• **Your assignment**: Every line of the records below from the line with "Pisanello, Anna; Crisi, Girolamo;" up to and including the line with "pièces par les fans les plus impatients." must be reproduced exactly, and no line outside that range.

• **Recorded data**:
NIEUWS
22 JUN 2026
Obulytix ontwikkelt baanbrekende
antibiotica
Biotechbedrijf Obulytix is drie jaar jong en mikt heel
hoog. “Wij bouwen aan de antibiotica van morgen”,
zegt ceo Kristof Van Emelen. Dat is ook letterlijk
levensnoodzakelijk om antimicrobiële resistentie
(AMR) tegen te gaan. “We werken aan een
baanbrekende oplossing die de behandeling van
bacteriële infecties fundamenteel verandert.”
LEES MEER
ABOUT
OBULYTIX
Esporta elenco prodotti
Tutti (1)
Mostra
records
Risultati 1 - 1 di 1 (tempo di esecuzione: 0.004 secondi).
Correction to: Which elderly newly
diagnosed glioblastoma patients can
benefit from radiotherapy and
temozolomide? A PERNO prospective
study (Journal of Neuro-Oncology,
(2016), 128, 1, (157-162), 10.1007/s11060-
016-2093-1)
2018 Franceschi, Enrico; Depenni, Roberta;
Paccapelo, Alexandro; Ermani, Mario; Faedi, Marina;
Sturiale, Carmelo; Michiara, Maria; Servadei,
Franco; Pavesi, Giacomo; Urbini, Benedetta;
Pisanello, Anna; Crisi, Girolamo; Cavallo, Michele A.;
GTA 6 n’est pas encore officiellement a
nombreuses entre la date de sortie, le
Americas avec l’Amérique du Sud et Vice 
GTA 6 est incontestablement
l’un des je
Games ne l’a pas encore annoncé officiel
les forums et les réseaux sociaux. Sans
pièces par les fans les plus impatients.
==
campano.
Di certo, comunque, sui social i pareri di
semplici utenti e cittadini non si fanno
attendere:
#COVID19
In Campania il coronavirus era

• **Result of the exercise**:
Pisanello, Anna; Crisi, Girolamo; Cavallo, Michele A.;
GTA 6 n’est pas encore officiellement a
nombreuses entre la date de sortie, le
Americas avec l’Amérique du Sud et Vice 
GTA 6 est incontestablement
l’un des je
Games ne l’a pas encore annoncé officiel
les forums et les réseaux sociaux. Sans
pièces par les fans les plus impatients.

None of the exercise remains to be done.